Ostpolitik and Israel, 1966-74

Ostpolitik and Israel, 1966-74

Additional Investigators
Carole Fink
Carole Fink

Principal Investigator: Carole Fink, Department of History

When Willy Brandt became West Germany’s foreign minister in 1966 and its chancellor in 1969, he instituted a bold new policy called Ostpolitik.  Literally translated as “Eastern politics,” Ostpolitik referred to Brandt’s efforts to normalize relations with the Soviet Union, East Germany, and the other Eastern European states. Brandt’s goal was to end confrontation across the Iron Curtain and peacefully overcome Europe’s divisions.
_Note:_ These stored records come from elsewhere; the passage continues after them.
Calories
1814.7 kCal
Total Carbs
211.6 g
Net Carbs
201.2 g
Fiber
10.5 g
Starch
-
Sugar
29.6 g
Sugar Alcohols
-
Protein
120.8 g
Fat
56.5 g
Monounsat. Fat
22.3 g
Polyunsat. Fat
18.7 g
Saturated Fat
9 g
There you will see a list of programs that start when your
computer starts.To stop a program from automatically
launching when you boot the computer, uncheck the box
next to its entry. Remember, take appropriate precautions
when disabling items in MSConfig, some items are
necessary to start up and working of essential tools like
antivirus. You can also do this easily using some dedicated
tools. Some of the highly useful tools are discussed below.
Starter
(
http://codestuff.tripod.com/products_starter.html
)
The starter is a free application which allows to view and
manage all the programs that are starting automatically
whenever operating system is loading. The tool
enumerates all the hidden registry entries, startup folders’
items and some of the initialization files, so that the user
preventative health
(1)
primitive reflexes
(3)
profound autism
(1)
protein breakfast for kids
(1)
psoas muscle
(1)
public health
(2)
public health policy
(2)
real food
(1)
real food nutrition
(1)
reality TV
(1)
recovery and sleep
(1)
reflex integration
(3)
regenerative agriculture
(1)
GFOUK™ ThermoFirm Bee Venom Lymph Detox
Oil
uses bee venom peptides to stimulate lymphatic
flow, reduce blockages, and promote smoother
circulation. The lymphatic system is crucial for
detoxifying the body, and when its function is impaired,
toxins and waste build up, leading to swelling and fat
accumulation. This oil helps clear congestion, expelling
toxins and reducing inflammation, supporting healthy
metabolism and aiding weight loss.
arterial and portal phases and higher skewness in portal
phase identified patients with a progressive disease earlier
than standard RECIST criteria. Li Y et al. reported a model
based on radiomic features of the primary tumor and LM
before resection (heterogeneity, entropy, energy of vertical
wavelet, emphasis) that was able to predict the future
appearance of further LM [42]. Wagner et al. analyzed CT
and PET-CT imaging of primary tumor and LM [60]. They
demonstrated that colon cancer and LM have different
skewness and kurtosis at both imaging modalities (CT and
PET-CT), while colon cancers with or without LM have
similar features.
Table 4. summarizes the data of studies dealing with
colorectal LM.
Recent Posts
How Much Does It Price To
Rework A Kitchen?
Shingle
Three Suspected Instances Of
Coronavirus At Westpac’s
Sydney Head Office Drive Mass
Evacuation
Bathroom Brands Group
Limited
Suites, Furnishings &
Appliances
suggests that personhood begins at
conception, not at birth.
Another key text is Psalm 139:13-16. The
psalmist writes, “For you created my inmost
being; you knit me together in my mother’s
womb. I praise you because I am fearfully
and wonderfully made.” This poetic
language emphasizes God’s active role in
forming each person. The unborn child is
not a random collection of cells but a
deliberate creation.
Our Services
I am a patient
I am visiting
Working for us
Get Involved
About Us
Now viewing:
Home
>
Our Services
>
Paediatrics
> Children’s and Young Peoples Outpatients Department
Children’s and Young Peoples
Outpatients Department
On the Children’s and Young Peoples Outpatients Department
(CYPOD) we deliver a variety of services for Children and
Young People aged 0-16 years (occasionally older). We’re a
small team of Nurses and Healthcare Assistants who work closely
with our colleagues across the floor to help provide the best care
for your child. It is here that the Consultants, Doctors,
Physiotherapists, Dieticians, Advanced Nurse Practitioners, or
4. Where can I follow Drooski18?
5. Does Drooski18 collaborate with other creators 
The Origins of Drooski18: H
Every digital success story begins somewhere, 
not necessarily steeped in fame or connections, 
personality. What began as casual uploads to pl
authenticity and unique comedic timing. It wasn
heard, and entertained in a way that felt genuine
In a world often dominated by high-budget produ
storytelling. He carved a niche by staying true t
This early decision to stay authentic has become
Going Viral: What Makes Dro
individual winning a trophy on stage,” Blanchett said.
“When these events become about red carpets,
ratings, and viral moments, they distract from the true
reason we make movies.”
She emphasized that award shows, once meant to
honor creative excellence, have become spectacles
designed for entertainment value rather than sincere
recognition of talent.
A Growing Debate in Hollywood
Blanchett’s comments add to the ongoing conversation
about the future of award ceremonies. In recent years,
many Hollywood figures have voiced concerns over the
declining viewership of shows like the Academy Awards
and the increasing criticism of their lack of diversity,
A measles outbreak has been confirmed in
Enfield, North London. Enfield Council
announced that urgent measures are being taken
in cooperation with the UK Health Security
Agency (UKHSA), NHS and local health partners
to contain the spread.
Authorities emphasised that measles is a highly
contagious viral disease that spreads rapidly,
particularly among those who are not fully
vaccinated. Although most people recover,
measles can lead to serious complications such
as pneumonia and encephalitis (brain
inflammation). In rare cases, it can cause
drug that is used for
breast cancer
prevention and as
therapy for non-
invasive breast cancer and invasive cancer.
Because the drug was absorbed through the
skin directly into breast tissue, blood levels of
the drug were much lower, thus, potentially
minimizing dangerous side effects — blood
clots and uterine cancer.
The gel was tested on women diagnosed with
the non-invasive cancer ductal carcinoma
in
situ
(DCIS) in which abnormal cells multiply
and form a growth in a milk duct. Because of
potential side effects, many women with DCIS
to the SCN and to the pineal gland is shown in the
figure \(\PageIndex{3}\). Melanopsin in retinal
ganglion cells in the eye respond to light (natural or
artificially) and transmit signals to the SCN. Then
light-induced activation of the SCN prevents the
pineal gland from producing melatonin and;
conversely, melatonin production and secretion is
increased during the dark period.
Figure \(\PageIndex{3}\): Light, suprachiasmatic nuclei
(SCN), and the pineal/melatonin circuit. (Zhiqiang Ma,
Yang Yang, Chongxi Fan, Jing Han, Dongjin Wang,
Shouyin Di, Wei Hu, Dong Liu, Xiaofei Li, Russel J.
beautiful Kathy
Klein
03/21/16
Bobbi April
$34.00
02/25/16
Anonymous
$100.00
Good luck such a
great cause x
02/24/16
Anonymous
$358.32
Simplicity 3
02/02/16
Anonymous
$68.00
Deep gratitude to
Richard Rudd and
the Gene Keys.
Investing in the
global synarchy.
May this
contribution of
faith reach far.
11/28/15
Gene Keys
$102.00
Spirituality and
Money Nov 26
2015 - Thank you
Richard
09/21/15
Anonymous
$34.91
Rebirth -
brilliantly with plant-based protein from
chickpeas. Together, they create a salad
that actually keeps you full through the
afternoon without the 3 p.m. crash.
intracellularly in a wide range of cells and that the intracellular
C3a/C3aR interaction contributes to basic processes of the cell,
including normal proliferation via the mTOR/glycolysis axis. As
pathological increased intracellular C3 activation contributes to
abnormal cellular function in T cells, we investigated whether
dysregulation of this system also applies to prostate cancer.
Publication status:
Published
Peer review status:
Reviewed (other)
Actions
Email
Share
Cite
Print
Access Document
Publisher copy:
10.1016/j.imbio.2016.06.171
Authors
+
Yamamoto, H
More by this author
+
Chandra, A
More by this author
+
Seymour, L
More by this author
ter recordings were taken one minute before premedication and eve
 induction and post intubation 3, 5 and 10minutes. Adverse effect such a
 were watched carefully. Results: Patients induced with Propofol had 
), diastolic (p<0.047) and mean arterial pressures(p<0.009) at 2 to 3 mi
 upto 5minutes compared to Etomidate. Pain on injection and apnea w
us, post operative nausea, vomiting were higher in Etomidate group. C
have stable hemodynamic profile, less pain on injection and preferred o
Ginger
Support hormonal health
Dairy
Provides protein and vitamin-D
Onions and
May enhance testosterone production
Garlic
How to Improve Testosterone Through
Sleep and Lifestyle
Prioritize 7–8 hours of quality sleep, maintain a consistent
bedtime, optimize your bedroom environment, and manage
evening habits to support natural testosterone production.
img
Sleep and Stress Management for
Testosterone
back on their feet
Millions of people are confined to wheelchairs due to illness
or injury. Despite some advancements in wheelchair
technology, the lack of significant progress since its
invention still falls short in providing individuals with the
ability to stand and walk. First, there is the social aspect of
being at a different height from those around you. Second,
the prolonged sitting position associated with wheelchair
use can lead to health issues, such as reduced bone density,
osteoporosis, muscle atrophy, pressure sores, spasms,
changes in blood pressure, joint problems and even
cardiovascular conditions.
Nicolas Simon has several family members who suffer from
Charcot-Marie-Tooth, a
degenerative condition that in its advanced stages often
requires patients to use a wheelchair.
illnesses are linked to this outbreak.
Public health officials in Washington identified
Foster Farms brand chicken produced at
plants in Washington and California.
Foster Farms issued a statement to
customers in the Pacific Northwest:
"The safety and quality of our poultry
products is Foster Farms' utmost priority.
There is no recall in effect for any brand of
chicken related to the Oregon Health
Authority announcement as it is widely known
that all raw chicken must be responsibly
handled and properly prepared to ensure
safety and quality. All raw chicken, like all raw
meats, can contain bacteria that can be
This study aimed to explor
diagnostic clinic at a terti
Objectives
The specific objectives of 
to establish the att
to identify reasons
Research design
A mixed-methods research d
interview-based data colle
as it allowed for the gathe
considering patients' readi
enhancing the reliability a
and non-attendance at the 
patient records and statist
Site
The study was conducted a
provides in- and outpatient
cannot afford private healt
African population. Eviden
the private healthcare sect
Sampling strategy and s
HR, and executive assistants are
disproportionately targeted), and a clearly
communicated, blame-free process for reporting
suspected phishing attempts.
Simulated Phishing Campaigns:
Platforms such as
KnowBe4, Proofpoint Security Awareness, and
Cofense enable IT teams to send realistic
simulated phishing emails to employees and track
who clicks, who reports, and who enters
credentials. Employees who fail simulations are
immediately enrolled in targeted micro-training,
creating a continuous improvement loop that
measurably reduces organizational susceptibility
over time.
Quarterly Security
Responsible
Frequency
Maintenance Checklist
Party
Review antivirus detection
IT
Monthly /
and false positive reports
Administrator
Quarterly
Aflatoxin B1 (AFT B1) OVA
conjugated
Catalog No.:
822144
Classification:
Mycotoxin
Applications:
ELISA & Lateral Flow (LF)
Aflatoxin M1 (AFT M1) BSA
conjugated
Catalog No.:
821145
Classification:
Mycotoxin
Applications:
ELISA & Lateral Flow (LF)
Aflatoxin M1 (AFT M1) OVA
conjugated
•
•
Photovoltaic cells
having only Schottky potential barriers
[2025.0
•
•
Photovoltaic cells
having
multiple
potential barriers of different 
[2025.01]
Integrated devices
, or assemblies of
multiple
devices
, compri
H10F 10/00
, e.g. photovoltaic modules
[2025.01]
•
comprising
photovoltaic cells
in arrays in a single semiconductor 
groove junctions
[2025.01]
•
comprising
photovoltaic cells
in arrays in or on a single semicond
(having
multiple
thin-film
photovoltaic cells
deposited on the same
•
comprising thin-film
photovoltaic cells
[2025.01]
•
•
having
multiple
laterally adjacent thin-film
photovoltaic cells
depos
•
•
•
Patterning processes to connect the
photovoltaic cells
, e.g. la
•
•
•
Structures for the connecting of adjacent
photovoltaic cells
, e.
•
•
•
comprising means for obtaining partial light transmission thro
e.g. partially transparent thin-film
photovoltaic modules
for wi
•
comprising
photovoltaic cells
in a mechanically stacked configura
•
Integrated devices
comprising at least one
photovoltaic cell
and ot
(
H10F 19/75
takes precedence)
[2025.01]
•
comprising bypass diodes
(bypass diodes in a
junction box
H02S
Ostpolitik transformed international relations not only in Europe, but also around the world.  Perhaps nowhere did the changes created more anxiety than in Israel, which had enjoyed a special relationship with the Bonn government for 15 years.  In this book, Fink plans to explore the transformation of this important relationship between 1966 and 1974.

Before 1966, West Germany had declared a “special responsibility” toward Israel based on the dark legacy of the Third Reich, a shared dependency on the United States, and a shared hostility from the Soviet Union.  With the advent of Ostpolitik, however, West Germany’s policy toward Israel underwent a sea change. 

Although Brandt never renounced his bonds with Israel, West Germany sought a policy of “evenhandedness” in the Middle East.  It declared neutrality during the 1967 and 1973 wars, championed Palestinian rights, and called for Israel to withdraw from the conquered territories.

In implementing this new detente, Fink says, West Germany was not rejecting Israel but pursuing its own national interests.  Bonn needed an undisrupted oil supply, which required a stable Middle East.  It also sought to do business with the Soviet Union and other countries in Eastern Europe.  Finally, it was responding to internal pressures demanding sympathy for the “victims of U.S. and Israeli imperialism.”

Until now, most literature on Ostpolitik has been divided between critiques of Brandt’s “appeasement” and endorsements of his efforts to erode the Iron Curtain.  Meanwhile, most writing about West Germany’s role in the Middle East has been limited to a debate over pragmatism vs. idealism.

Fink hopes to write a balanced history that enlarges our understanding of Ostpolitik and West Germany’s role in the Middle East. In doing so, her book will unite the history of Central Europe during the Cold War with the contemporary history of the Middle East, linking the heir to the Third Reich with the homeland of its victims.